## Requirement 1:
In the passage about the song Jerusalema and Palestinians, copy the text starting with "Ndawo yami ayikho" and going on through "heavily Arabic-accented Zulu.".
## Requirement 2:
Answer these questions using the passage about the song Jerusalema and Palestinians:
(a) According to Zikode, what is the song about?
(b) What is the name of the Jaw spokesperson?
(c) In what year did Israel occupy East Jerusalem?
## Requirement 3:
Write a continuation of the passage about the song Jerusalema and Palestinians, beginning after its final sentence.

But it is Zikode’s words that have moved Palestinians. The words of the song are essentially a plea to God to find a place where one can find peace. Zikode says that it’s about wanting protection, guidance and happiness.
Jerusalema ikhaya lami (Jerusalem is my home)
Ngilondoloze (Guard me)
Uhambe name (Walk with me)
Zungangishiyi lana (Do not leave me here)
Jerusalema ikhaya lami (Jerusalem is my home)
Ndawo yami ayikho lana (My place is not here)
Mbuso wami awukho lana (My kingdom is not here)
“But it’s like it was written by a Palestinian,” says Jaw spokesperson, Samer Hussam Abu-Esheh. The young Palestinian musician says that Zikode’s simple words describe the painful longing of thousands of Palestinians to return to their homes, families and peace in Jerusalem and throughout Palestine. “Jerusalema ikhaya lami,” Abu-Esheh says slowly and deliberately over the phone in heavily Arabic-accented Zulu.
Jerusalema has often been described as a global anthem, but the opening lines of the song are a deeply personal rallying call for displaced Palestinians, says Abu-Esheh. While many may consider Jerusalema a fun distraction from the Covid-19 pandemic, the song’s global reach has had a deeper impact.
Although the word Jerusalem roughly translates to “city of peace”, the city has a long, turbulent and violent history – having been conquered many times. In 1948, Israel divided Jerusalem into Israeli West Jerusalem and Palestinian East Jerusalem. In 1967, Israel occupied East Jerusalem, and since then has moved in hundreds of thousands of Israelis illegally into the area. As a result, thousands of Palestinians have had their homes demolished and have been pushed out of the city. They long to return to Jerusalem, while thousands of other Palestinians long to visit religious sites in Jerusalem.

Saved data entries:
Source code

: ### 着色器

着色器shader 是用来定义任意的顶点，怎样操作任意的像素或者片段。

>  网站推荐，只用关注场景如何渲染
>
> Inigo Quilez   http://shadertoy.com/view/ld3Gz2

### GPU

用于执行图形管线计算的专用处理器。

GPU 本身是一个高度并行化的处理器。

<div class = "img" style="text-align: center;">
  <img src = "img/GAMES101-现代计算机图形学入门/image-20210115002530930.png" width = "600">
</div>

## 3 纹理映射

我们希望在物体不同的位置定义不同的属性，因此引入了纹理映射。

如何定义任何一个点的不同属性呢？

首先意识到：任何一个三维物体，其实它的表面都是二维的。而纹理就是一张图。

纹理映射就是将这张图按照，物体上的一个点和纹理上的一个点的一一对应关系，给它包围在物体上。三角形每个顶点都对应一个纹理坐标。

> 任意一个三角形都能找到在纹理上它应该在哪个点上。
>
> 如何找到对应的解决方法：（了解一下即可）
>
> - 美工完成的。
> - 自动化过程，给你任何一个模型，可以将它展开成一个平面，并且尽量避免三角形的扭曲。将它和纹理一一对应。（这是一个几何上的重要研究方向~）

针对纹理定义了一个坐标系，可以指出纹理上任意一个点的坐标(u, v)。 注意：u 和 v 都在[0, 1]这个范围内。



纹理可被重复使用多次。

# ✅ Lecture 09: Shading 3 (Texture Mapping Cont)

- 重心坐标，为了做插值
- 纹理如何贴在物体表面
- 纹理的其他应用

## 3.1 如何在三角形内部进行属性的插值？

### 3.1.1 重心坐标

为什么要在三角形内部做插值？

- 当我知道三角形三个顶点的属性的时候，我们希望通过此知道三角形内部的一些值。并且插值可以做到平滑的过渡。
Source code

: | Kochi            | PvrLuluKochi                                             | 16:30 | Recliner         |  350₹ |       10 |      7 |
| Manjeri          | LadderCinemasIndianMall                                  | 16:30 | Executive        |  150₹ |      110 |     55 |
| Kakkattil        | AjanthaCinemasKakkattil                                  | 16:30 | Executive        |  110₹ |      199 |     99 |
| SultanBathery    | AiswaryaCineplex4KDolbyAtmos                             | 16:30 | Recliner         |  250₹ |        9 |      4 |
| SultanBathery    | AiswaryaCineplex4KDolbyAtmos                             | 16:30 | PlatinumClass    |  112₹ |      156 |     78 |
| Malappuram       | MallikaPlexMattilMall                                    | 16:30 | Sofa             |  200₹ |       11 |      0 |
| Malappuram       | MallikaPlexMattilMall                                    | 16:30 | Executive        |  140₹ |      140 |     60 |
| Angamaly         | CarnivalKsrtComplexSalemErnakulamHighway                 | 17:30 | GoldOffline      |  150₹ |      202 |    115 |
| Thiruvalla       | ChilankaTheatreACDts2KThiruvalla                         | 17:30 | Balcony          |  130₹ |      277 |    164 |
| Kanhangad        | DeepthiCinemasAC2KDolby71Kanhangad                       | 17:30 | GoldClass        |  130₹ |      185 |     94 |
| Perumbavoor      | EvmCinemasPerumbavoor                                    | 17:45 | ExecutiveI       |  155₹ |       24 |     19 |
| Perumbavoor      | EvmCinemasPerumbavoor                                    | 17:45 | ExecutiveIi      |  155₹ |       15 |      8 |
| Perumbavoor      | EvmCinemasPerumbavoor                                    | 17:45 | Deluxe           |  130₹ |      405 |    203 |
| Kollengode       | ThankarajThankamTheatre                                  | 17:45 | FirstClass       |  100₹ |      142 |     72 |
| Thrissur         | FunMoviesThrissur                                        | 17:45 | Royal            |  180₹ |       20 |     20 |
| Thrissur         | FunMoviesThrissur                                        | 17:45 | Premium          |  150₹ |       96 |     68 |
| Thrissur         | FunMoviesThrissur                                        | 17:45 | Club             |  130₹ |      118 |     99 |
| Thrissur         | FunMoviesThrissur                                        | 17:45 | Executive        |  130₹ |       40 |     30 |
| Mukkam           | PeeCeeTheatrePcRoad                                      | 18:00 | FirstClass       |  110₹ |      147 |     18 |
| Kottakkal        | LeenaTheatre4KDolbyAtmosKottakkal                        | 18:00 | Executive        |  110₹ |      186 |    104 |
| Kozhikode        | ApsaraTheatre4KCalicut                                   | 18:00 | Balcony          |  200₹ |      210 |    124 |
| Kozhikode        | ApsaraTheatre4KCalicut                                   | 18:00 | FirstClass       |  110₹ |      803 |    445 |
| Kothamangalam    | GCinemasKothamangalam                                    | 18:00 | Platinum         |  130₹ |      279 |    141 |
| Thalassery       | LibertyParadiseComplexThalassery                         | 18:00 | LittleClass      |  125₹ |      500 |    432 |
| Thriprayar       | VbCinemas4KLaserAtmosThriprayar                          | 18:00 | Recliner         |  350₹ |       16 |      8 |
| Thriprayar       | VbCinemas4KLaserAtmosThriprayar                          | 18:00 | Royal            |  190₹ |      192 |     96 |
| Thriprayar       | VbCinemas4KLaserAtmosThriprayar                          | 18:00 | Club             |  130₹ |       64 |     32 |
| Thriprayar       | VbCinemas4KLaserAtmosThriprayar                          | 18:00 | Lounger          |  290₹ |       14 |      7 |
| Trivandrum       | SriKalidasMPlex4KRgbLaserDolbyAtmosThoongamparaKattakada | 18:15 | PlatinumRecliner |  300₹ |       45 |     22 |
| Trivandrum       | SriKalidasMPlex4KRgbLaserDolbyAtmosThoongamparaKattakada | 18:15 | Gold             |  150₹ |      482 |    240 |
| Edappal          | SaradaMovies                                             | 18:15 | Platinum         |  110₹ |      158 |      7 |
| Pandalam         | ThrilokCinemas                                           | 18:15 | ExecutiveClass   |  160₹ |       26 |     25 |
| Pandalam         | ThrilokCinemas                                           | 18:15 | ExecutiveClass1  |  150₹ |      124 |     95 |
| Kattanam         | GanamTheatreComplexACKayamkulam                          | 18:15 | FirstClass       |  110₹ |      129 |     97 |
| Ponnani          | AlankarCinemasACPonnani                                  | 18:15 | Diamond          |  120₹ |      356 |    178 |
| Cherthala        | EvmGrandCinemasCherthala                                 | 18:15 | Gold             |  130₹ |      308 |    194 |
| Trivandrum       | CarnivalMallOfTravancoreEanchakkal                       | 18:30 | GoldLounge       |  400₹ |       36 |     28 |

## Task answer 1:
Ndawo yami ayikho lana (My place is not here)
Mbuso wami awukho lana (My kingdom is not here)
“But it’s like it was written by a Palestinian,” says Jaw spokesperson, Samer Hussam Abu-Esheh. The young Palestinian musician says that Zikode’s simple words describe the painful longing of thousands of Palestinians to return to their homes, families and peace in Jerusalem and throughout Palestine. “Jerusalema ikhaya lami,” Abu-Esheh says slowly and deliberately over the phone in heavily Arabic-accented Zulu.

## Task answer 2:
(a) Wanting protection, guidance and happiness.
(b) Samer Hussam Abu-Esheh.
(c) 1967.

## Task answer 3:
Nomcebo Zikode is ecstatic that her words have resonated so strongly with Palestinians. “I understand why they feel so touched by the song after what happened. They’ve got the meaning and it’s on point.”
The Palestinian video also ended with a powerful message that touched on the deeper issues affecting young people in Palestine and South Africa:
“From Jerusalem to South Africa with love. This dance by the youth of Jerusalem is dedicated to our friends in South Africa. As our leaders before us, let us unite with renewed energy towards collective liberation. From Palestine to South Africa, Amandla Awethu, the future is ours.”
That message caught the attention of South African choreographer and dancer, Sosha Khumalo. Using Jerusalema as the sound-track, the young dancers of Love World Production – wearing the traditional Palestinian keffiyeh scarf on their arms along with the Zulu isicoco head-ring and the amabeshu waist-covering – infused traditional South African Zulu umshado dance moves with the Jerusalema dance.
Their short video was shot in Durban on the rooftop of the notorious KK Hostel – the largest male migrant labour hostel in the Southern hemisphere. South Africa’s apartheid regime used the hostel system as a tool of control and repression. “We chose this place because it reminds us of our past, which is so similar to the Palestinians’ present moment,” explains Khumalo. “Today, this place is a sign of hope. If we could fight our oppression, then Palestinians can also achieve their freedom.”
Abu-Esheh is eager for Nomcebo and Master KG to visit the occupied city once it is safe to travel, and he and other young Palestinian artists are keen to collaborate with the duo. Jerusalem also holds a special place in Zikode’s heart and faith, and hopes to one day visit the sacred city. “Insha Allah [God-Willing],” Zikhode repeats after me in Zulu-inflected Arabic.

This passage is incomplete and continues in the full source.